___ Document segment ___
Multiplicity of sulfotransferases

Abstract

Sulfation is an important conjugation reaction in the metabolism of a diversity of xenobiotics and endogenous compounds such as drugs, food additives, carcinogens, steroids and neurotransmitters. Sulfate conjugation is catalyzed by various kinds of sulfotransferase (ST) such as hydroxysteroid ST (HS-ST), phenol ST (P-ST) and estrogen ST (E-ST) present in cytosols. Our laboratory has been studying the multiplicity of rat and mouse STs. We found that tertiary amines such as triethylamine selectively inhibited rat hepatic HS-ST. Developmental changes and zonal distributions of rat liver HS-ST and P-ST isoenzymes provided evidence for their complex regulatory mechanisms. Studies on site-directed mutagenesis and chimeras of rat HS-ST cDNAs, ST-40 and ST-20, revealed the importance of the C-terminal region for the substrate specificity and involvement of multiple regions for the enzyme activities. These two cDNAs have been mapped to the same chromosomal region 1q21.3-->q22.1 by fluorescence in situ hybridization. Mouse olfactory P-ST was present in the cytoplasm of olfactory sustentacular cells and its cloning study revealed that it is 94% identical with rat ST1C1 in amino acid sequences.
___
What the task asks:
In the abstract on sulfotransferase multiplicity, what selectively inhibited rat hepatic HS-ST?
___ Listed records ___
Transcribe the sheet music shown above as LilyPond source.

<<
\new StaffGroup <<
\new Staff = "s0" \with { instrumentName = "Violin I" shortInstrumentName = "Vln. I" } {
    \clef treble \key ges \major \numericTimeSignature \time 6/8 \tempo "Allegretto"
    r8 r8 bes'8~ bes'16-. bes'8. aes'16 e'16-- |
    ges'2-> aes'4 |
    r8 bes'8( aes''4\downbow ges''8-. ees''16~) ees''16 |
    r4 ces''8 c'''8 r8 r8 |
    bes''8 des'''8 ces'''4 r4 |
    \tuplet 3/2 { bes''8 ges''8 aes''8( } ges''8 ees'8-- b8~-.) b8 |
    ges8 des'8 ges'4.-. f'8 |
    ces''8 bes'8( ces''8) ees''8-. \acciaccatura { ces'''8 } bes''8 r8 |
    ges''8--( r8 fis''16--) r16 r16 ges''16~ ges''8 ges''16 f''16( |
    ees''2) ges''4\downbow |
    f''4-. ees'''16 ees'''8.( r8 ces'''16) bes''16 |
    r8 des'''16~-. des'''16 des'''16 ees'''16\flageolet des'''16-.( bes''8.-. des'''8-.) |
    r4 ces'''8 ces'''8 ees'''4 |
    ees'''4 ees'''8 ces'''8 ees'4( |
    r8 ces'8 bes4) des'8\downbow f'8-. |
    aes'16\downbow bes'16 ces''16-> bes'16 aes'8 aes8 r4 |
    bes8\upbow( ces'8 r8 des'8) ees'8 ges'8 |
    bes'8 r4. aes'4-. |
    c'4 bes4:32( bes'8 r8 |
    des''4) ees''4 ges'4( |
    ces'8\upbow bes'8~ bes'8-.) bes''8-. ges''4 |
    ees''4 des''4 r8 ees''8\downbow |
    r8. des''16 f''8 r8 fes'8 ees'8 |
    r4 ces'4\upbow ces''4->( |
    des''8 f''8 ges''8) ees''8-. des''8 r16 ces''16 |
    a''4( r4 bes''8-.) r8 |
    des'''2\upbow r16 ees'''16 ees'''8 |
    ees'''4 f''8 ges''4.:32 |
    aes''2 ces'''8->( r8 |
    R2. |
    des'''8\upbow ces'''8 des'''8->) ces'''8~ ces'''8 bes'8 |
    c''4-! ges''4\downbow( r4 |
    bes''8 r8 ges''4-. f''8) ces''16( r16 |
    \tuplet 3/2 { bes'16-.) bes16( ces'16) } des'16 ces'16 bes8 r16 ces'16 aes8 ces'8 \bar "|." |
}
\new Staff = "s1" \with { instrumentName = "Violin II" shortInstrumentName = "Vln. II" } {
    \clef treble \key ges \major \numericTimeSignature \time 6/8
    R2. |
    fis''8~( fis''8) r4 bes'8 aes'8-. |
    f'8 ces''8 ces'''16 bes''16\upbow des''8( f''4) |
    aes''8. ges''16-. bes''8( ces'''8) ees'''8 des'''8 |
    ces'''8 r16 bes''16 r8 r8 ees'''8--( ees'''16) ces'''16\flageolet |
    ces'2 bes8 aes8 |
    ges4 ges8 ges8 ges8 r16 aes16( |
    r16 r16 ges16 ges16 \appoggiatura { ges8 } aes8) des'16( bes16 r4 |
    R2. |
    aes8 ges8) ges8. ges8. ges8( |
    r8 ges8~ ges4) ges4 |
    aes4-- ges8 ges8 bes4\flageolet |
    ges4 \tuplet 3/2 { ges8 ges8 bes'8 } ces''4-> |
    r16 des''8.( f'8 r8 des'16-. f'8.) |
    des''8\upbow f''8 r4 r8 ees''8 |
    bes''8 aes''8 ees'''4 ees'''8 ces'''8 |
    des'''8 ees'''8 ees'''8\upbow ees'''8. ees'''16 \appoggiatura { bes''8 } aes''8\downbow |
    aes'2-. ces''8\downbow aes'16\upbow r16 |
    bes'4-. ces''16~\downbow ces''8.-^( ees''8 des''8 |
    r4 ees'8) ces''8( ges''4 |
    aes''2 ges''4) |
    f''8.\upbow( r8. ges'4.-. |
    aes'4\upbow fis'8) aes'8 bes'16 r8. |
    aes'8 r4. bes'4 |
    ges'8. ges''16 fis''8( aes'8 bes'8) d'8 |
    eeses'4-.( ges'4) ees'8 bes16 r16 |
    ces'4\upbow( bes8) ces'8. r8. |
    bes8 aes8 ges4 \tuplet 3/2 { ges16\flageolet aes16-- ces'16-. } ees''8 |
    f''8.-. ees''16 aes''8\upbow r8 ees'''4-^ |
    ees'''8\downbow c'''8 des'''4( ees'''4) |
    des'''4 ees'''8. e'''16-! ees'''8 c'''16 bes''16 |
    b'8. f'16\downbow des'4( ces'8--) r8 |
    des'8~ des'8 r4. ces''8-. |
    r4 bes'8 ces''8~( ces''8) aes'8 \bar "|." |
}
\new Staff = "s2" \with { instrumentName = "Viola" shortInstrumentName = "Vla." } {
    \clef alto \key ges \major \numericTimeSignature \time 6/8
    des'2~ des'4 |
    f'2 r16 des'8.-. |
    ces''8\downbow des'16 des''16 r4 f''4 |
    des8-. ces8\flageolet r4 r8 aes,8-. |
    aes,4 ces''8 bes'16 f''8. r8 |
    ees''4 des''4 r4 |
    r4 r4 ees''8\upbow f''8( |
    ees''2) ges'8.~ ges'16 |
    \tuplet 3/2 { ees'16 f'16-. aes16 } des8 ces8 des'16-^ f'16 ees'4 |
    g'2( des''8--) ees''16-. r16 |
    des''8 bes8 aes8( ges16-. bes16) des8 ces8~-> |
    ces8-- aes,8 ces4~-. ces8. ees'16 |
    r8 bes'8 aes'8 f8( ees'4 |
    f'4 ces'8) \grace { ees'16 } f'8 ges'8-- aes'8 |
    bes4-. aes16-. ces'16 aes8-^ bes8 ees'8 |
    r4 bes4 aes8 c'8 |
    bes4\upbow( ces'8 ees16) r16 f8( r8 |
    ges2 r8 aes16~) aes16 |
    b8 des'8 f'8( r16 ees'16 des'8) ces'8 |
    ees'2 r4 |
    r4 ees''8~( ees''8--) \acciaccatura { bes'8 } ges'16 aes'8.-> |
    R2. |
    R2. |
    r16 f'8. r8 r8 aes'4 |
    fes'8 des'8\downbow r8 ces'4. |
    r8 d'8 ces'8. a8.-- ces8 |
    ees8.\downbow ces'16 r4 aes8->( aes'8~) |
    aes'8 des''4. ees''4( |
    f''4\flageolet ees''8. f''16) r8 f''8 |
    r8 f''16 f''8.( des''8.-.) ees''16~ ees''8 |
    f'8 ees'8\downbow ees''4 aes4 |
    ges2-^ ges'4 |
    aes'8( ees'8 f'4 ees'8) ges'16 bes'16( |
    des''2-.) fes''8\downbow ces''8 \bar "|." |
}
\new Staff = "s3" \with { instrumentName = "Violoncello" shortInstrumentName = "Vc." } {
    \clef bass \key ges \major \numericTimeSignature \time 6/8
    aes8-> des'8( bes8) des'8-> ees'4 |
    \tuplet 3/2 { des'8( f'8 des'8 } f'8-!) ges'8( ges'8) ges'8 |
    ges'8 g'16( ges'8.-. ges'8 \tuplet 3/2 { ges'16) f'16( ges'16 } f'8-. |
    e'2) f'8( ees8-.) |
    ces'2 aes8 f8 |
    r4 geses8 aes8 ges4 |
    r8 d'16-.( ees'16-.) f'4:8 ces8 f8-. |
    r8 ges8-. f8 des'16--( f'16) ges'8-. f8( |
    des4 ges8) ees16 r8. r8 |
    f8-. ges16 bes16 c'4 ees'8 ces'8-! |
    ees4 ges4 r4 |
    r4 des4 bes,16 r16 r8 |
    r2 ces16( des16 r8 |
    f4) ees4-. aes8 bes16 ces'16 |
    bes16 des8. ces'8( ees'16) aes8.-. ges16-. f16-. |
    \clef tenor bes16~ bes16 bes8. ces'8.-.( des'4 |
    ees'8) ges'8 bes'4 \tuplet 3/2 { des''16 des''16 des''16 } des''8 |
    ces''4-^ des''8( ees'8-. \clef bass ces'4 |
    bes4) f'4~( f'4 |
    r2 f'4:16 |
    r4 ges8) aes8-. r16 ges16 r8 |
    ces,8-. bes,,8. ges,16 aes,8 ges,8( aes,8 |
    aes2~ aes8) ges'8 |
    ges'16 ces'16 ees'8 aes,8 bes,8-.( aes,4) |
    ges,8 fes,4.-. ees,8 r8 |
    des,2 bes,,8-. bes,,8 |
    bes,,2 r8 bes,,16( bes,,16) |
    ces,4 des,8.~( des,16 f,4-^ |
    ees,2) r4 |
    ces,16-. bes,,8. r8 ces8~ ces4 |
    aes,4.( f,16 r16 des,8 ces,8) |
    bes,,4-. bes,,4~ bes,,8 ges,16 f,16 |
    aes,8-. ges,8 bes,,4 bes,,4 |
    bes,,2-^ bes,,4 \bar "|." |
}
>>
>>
___
Your response:
Tertiary amines such as triethylamine.